In this movie, you’ll discover bak kut teh - a pork rib soup dish popular within the Chinese community in Singapore and Malaysia - and witness the coming together of Japanese and Singaporean food cultures and the creation of the fusion dish Ramen Teh shown in the movie. You’ll also get to see what a Singaporean Chinese home cooked dinner looks like in one of the scenes. Though emotional, the movie has also garnered reviews like “a foodie fix!” by Variety magazine, and “mouth-watering!” by Hollywood Reporter, so don’t watch it on an empty stomach.
André and His Olive Tree
This documentary follows chef André Chiang weeks before he officially closes his famed two-Michelin-starred restaurant André and returns his stars. In this heartfelt documentary, you’ll get an insight into his foray into culinary arts, and his pursuit of perfection in every aspect of running his restaurant. There are also interviews with and sound bites from his kitchen crew and front-of-house staff. As a viewer, you’ll find out what it was like for his employees who worked in the restaurant, and the potential career opportunities you could have if you want to pursue a career in food/hospitality in Singapore.
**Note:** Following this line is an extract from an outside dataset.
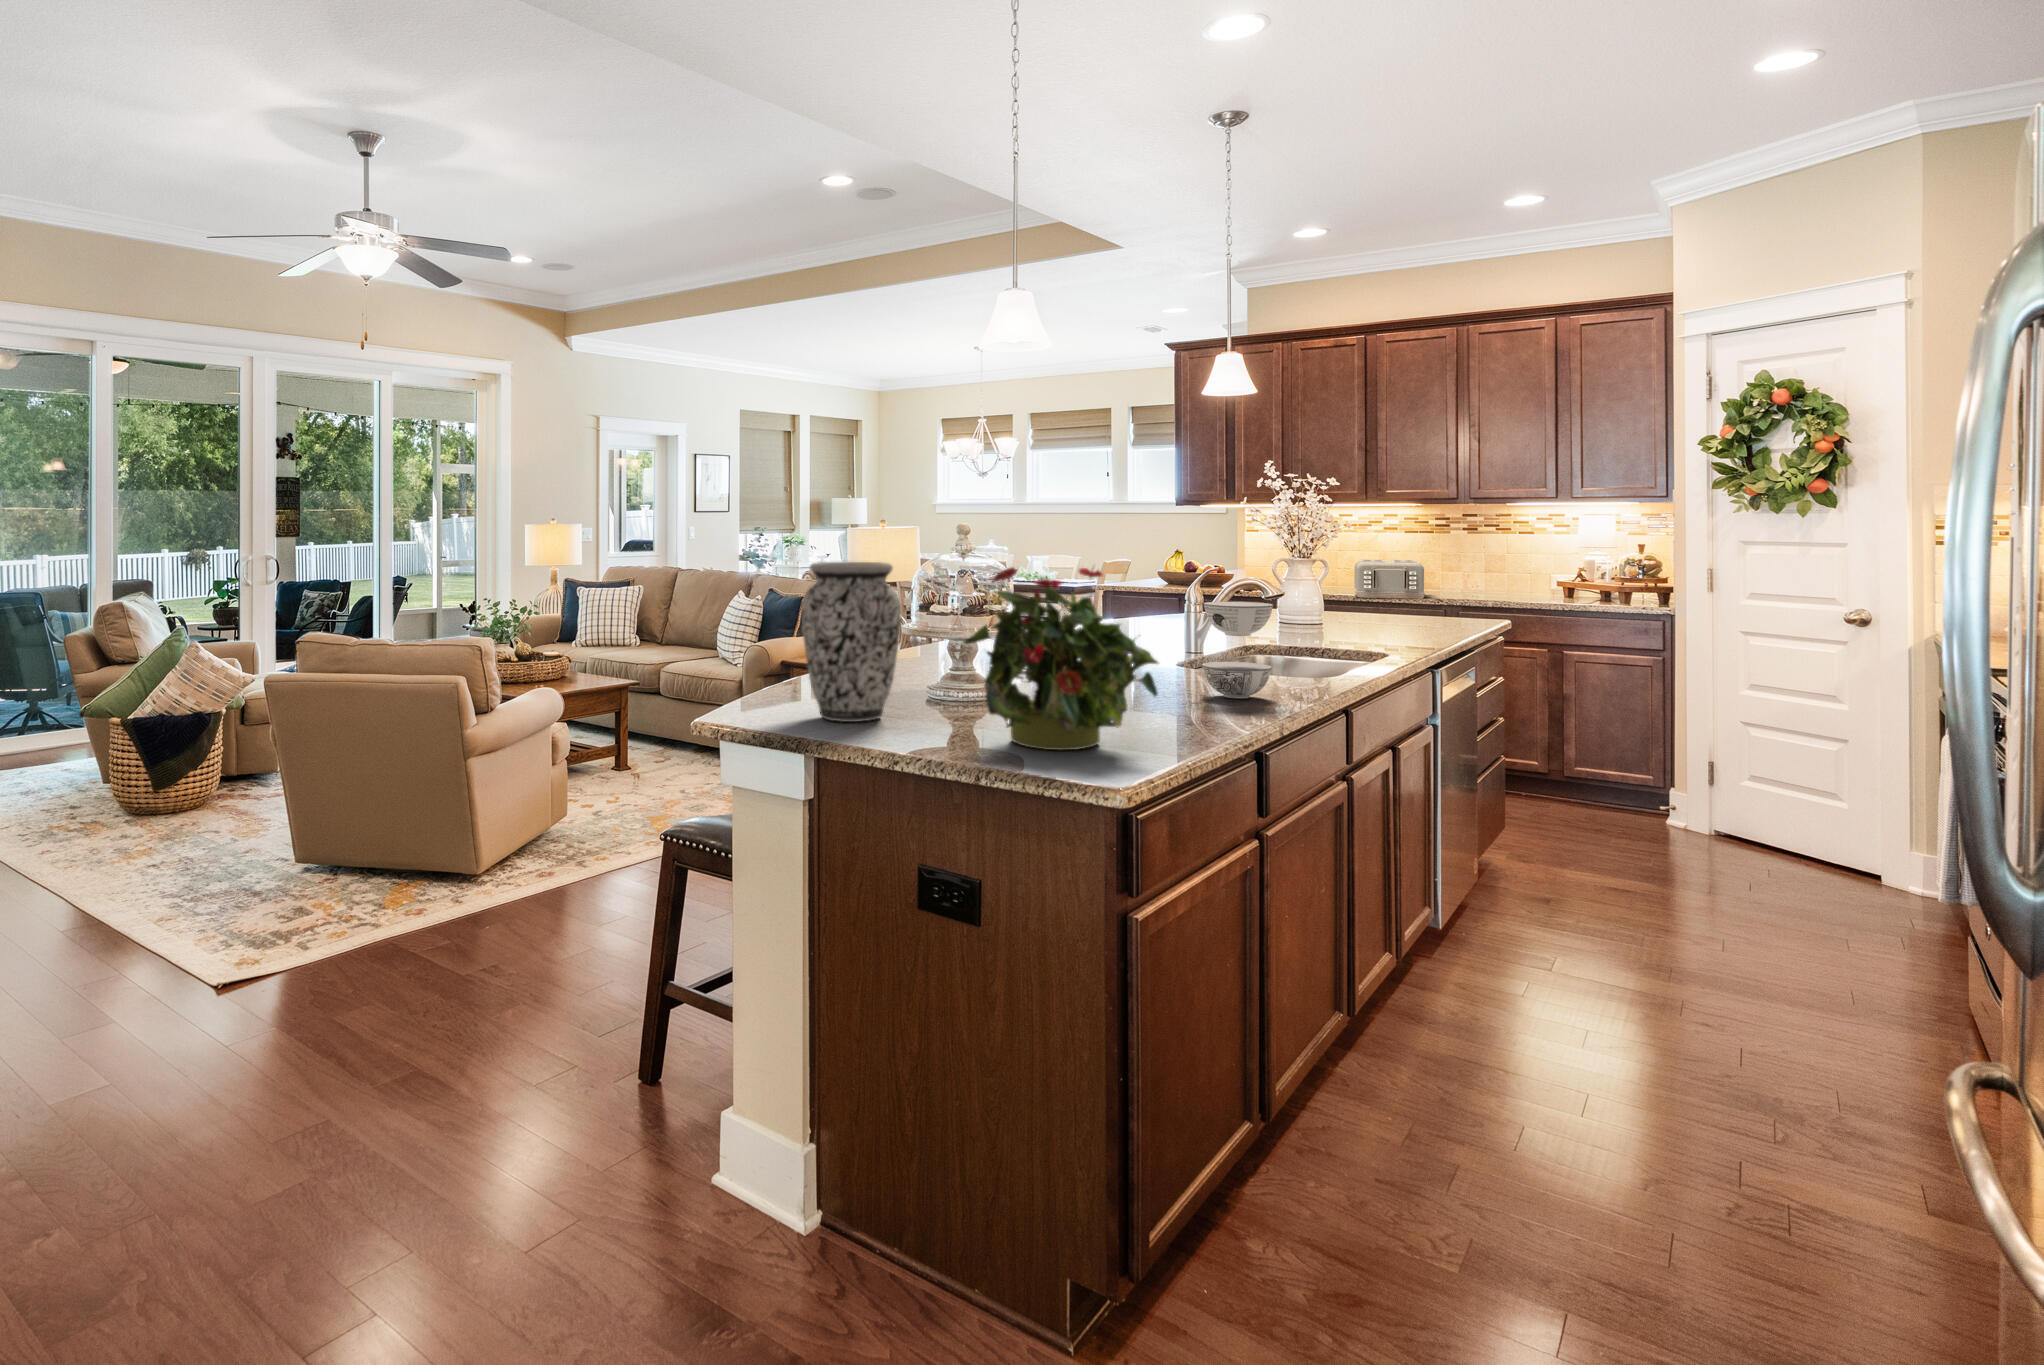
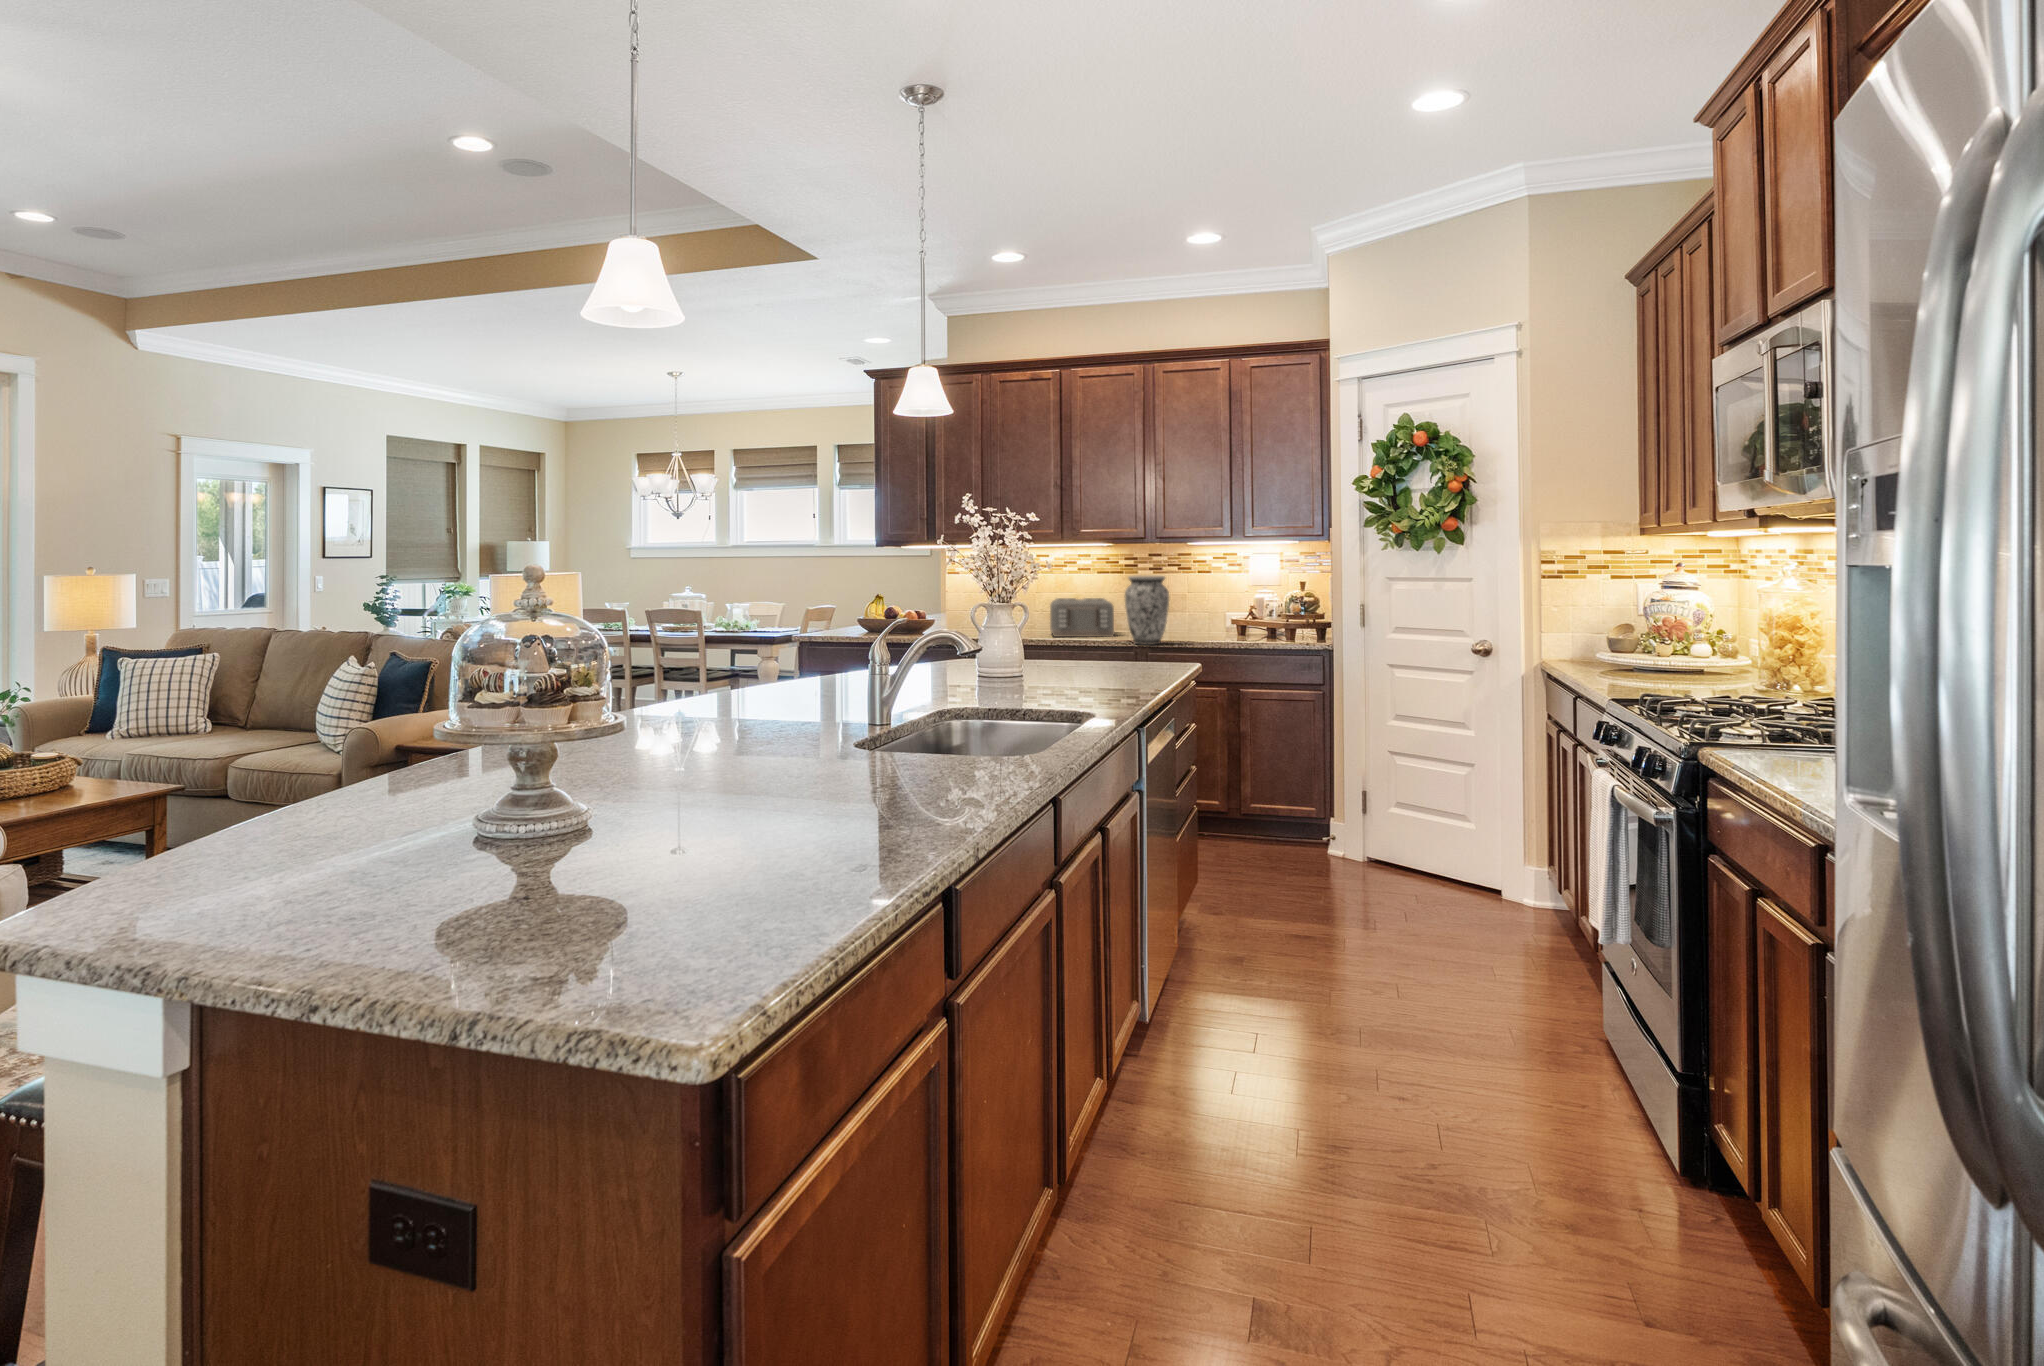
vase: present [801,562,901,722] -> present [1124,576,1169,645]
potted plant: present [964,567,1158,750] -> none [462,633,789,948]
bowl: present [1202,602,1273,698] -> none [878,668,965,798]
This movie doesn’t just revolve around the restaurant. You’ll also get a tiny glimpse of the restaurant’s surroundings, including the local eatery where Chef André has his lunch, a sneak peek of his personal life, including his supportive wife and their dog. Watch it on Netflix.
The Moonlight Palace by Liz Rosenberg
Photo credit: goodreads.com
This novel tells the story of Agnes Hussein, a seventeen-year-old, a descendant of the last sultan of Singapore who lives with her granduncle in a crumbling palace given to her family in exchange for handing Singapore over to the British. Her once wealthy family has now fallen into poverty and she’s one of the last keepers of the palace. As a work of fiction, some of the details in this story may not be accurate, but there are factual mentions of Singapore’s colonial history, and the Muslim quarter of Kampong Glam. If you’re after a light easy read of some historical fiction, give this novel a shot.